Activity 1: Write the lines of the records as a JSON list of strings, one string per line and with blank lines omitted. Start at the first line of the records and include every line through the line containing "khoác lên mình".

* * * *

System Design

Overview

This skill helps you create comprehensive, production-ready system design specifications. When a user asks you to design a system, use this skill to generate a complete spec/ folder containing professional documentation covering all aspects of the system architecture.

Workflow

Step 1: Gather Requirements

Before generating the spec folder, understand the system requirements:

Key Questions:

•What is the system's purpose?
•Who are the users?
•What are the core features?
•What is the expected scale (users, requests, data)?
•What are the constraints (budget, timeline, technology)?
•Are there specific non-functional requirements (performance, security, compliance)?

If requirements are unclear, ask the user for clarification using specific questions based on the system type.

Step 2: Initialize Spec Folder

Use the init_spec.py script to create the specification folder structure:

bash

python scripts/init_spec.py <system-name> --path ./spec

What this creates:

•Complete folder structure with template markdown files
•All standard sections (overview, requirements, architecture, data model, API design, scalability, security, monitoring, deployment)
•diagrams/ folder for architecture diagrams
•README with navigation and status tracking

The script generates 10 comprehensive template files:

•README.md - Document overview and navigation
•01-overview.md - Executive summary, problem statement, goals
•02-requirements.md - Functional and non-functional requirements
•03-architecture.md - System architecture and design decisions
•04-data-model.md - Database schemas and data design
•05-api-design.md - API specifications and contracts
•06-scalability.md - Scaling strategy and performance
•07-security.md - Security architecture and threat model
•08-monitoring.md - Observability and operational monitoring
•09-deployment.md - Deployment strategy and CI/CD

Step 3: Complete the Specification

Work through each template file systematically, filling in details based on the system requirements. Use the reference files for guidance:

3.1 Overview and Requirements (Files 01-02)

Fill in:

•Problem statement and goals
•Functional requirements (features, user stories)
•Non-functional requirements (performance, scalability, security, availability)
•Constraints and assumptions

Tip: Be specific with numbers (e.g., "Support 100,000 concurrent users" not "Support many users")

3.2 Architecture Design (File 03)

* * * *

Activity 2: According to the system design guide, why is the init_spec.py script run in Step 2?

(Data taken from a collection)
* * * *

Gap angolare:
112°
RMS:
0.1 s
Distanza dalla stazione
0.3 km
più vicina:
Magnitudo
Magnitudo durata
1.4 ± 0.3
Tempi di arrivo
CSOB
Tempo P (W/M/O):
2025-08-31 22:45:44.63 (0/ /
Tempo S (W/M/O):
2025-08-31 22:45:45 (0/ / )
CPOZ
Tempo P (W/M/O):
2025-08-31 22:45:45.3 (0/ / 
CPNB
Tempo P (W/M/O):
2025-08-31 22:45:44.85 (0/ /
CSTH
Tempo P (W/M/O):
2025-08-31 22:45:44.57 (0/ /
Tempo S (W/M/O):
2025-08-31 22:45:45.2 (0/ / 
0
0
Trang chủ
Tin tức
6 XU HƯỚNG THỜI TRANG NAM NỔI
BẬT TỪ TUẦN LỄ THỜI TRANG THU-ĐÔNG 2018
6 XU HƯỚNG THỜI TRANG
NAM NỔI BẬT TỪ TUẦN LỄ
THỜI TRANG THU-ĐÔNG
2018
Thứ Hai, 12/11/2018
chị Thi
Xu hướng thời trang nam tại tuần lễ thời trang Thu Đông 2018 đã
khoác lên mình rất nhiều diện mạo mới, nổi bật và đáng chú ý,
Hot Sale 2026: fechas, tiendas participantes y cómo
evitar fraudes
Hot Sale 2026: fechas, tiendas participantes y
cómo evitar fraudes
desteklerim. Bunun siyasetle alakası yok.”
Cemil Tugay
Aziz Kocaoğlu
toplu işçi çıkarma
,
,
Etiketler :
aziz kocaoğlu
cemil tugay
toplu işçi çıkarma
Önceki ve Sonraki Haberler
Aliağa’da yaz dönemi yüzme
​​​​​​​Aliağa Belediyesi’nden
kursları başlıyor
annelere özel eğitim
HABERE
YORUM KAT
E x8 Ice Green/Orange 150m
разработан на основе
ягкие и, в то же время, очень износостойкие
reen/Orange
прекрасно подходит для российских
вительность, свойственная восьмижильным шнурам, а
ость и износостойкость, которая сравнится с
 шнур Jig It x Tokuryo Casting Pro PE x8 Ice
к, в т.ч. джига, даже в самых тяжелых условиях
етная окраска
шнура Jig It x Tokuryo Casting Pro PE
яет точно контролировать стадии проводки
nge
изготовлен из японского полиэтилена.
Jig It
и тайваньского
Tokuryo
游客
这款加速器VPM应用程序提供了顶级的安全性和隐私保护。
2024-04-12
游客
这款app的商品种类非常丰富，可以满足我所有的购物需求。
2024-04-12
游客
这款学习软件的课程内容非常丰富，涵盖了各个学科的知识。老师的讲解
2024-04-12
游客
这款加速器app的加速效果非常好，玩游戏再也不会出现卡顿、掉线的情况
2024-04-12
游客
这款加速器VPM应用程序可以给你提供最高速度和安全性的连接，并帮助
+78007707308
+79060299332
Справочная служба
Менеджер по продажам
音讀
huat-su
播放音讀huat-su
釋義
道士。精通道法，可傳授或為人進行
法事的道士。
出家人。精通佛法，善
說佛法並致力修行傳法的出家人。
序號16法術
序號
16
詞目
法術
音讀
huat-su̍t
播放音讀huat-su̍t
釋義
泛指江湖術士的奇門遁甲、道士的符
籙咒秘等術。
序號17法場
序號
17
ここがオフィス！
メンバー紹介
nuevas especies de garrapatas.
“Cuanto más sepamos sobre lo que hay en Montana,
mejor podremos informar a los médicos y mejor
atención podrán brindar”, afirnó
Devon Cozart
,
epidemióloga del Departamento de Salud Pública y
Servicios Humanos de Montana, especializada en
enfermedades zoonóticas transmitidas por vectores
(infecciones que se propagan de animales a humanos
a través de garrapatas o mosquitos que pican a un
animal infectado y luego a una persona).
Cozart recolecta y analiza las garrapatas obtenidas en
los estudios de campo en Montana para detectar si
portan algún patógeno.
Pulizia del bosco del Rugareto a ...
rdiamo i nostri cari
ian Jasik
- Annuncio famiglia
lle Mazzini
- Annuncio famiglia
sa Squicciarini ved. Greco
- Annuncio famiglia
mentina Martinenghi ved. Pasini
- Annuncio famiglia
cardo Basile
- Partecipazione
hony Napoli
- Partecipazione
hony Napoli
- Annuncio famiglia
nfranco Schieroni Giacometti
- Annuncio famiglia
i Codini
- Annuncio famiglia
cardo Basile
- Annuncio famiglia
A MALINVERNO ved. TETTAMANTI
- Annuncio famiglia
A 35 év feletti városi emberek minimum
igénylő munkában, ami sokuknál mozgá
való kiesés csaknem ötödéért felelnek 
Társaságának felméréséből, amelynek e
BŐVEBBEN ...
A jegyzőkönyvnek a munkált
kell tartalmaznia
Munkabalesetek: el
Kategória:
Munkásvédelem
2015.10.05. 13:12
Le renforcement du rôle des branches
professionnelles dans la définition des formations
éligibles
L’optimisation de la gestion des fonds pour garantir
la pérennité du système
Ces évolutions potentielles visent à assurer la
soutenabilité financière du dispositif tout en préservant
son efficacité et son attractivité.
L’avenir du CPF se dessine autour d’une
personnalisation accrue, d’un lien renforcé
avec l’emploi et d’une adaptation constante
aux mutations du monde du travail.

* * * *

Exercise result 1:
[
  "Gap angolare:",
  "112°",
  "RMS:",
  "0.1 s",
  "Distanza dalla stazione",
  "0.3 km",
  "più vicina:",
  "Magnitudo",
  "Magnitudo durata",
  "1.4 ± 0.3",
  "Tempi di arrivo",
  "CSOB",
  "Tempo P (W/M/O):",
  "2025-08-31 22:45:44.63 (0/ /",
  "Tempo S (W/M/O):",
  "2025-08-31 22:45:45 (0/ / )",
  "CPOZ",
  "Tempo P (W/M/O):",
  "2025-08-31 22:45:45.3 (0/ / ",
  "CPNB",
  "Tempo P (W/M/O):",
  "2025-08-31 22:45:44.85 (0/ /",
  "CSTH",
  "Tempo P (W/M/O):",
  "2025-08-31 22:45:44.57 (0/ /",
  "Tempo S (W/M/O):",
  "2025-08-31 22:45:45.2 (0/ / ",
  "0",
  "0",
  "Trang chủ",
  "Tin tức",
  "6 XU HƯỚNG THỜI TRANG NAM NỔI",
  "BẬT TỪ TUẦN LỄ THỜI TRANG THU-ĐÔNG 2018",
  "6 XU HƯỚNG THỜI TRANG",
  "NAM NỔI BẬT TỪ TUẦN LỄ",
  "THỜI TRANG THU-ĐÔNG",
  "2018",
  "Thứ Hai, 12/11/2018",
  "chị Thi",
  "Xu hướng thời trang nam tại tuần lễ thời trang Thu Đông 2018 đã",
  "khoác lên mình rất nhiều diện mạo mới, nổi bật và đáng chú ý,"
]

Exercise result 2: The script creates the specification folder structure. This includes template markdown files for all the standard sections, a diagrams/ folder for architecture diagrams, and a README with navigation and status tracking.